Well, the idyll of my childhood inexorably gave way to the many cares of adulthood. The years have flown and I am now a man in my late fifties. Though I gratefully acknowledge that God has abundantly blessed me, I have also had to pass through some very hard things. In all my hardest times I found that Jesus was there for me, offering help and comfort. There is a song that expresses my feelings during these times better than I ever could,
Where can I turn for peace?
Where is my solace
When other sources cease to make me whole?
When with a wounded heart, anger, or malice,
I draw myself apart,
Searching my soul?
Where, when my aching grows,
Where, when I languish,
Where, in my need to know, where can I run?
Where is the quiet hand to calm my anguish?
Who, who can understand?
He, only One.
He answers privately,
Reaches my reaching
In my Gethsemane, Savior and Friend.
Gentle the peace he finds for my beseeching.
Constant he is and kind,
Love without end.
I have created "theOliveLeaf.org" as a place where I can write my feelings of love and gratitude for Jesus Christ, as well as insights I get in the scriptures, particularly the stories of Jesus, and how I have come to apply them personally.
So that is my intent, but, in particular, why did I choose, "theOliveLeaf" as my domain name? Olives are strongly associated with Christ and deeply symbolic. It was upon the Mount of Olives, in a garden called Gethsemane, where Jesus began his sacrifice that atoned for the sins of all mankind. Gethsemane means, "olive press." To extract oil from olives requires great pressure. I have seen images of a couple of kinds of ancient olive presses. One method used a long lever and a heavy weight to press down upon the olives. The other, which I have pictured here, was to roll a heavy stone along a circular trough, repeatedly crushing the olives.
I have no idea which type would have been in use in Judea at the time of Christ, but either way, the symbolism of the "crushing pressure" is the same.
Jesus felt that crushing pressure as He began to take upon Himself the weight of our sins in the garden.
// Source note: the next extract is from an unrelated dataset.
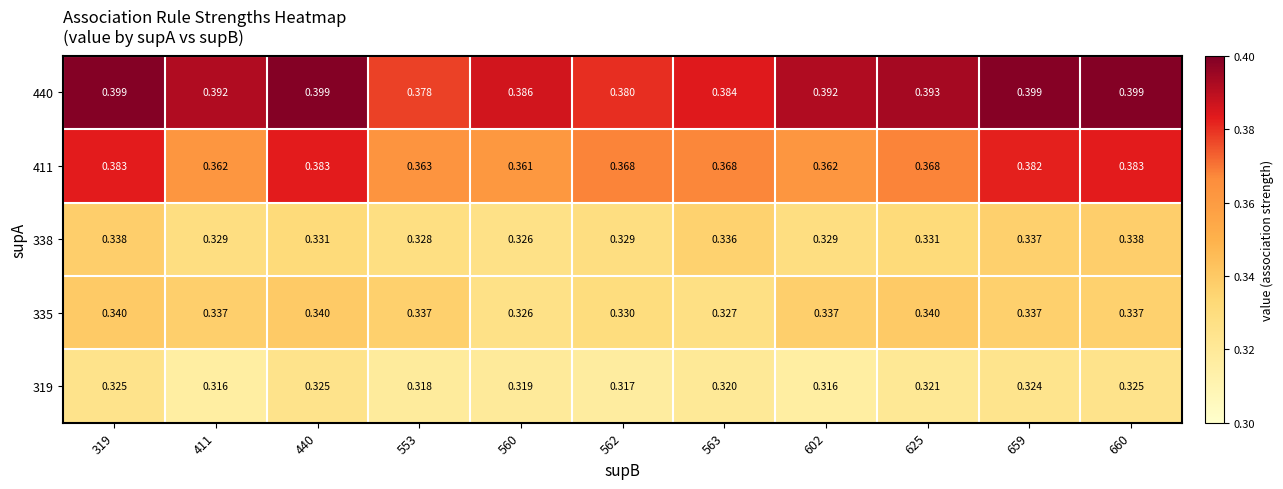

Which series has the largest range (max minus min)?

411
The scripture says that He "began to be sore amazed, and to be very heavy" (Mark 14:33). Luke's account adds, "And being in an agony he prayed more earnestly: and his sweat was as it were great drops of blood falling down to the ground" (Luke 22:44). It is impossible for us to truly comprehend what Jesus bore to atone for our sins, but Gethsemane, or "the olive press," makes a powerful symbol for it.
Another symbol pointing us to Christ is the "olive branch," which is associated with peace. Today, we say, "He extended an olive branch" as a way of saying, "He sued for peace." Jesus Christ is the author of peace. He said, "Peace I leave with you, my peace I give unto you: not as the world giveth, give I unto you. Let not your heart be troubled, neither let it be afraid" (John 14:27).
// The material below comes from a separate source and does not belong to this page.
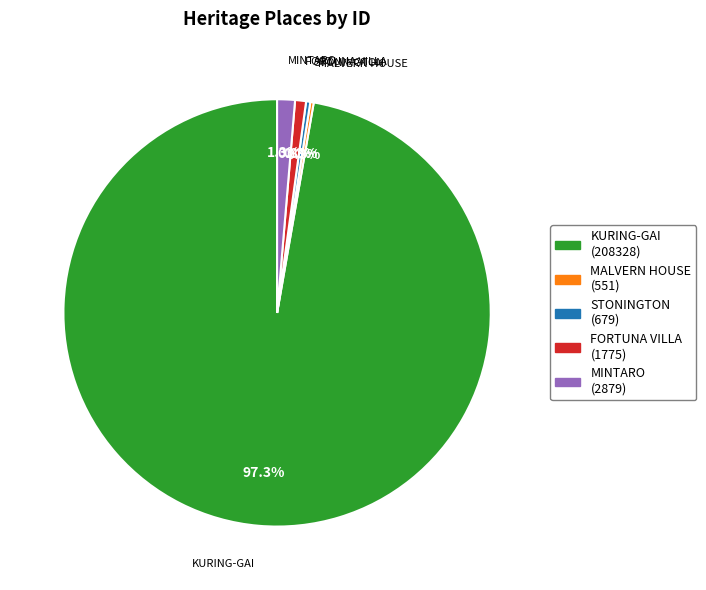

How much of the chart is everything except STONINGTON (679)?

99.7%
Finally, olive oil is a symbol of healing, particularly of the healing of our wounded souls available in Christ (James 5:14).
With all these associations to Christ of everything olive-related, I chose "The Olive Leaf" as an expression of what I hope this site will become: my small way of expressing my devotion to him to whom I owe so much, and, in fact, everything.
It may be that few will ever read what I write here. If this site serves only as a private devotion, then it will still be worth it. If, in addition, it can serve to give encouragement even to one other soul who is striving to find that "peace of God, which passeth all understanding" (Philippians 4:7), if it can help point them to the source of that peace, even the Prince of Peace, then, truly, "my cup runneth over" (Psalms 23:5).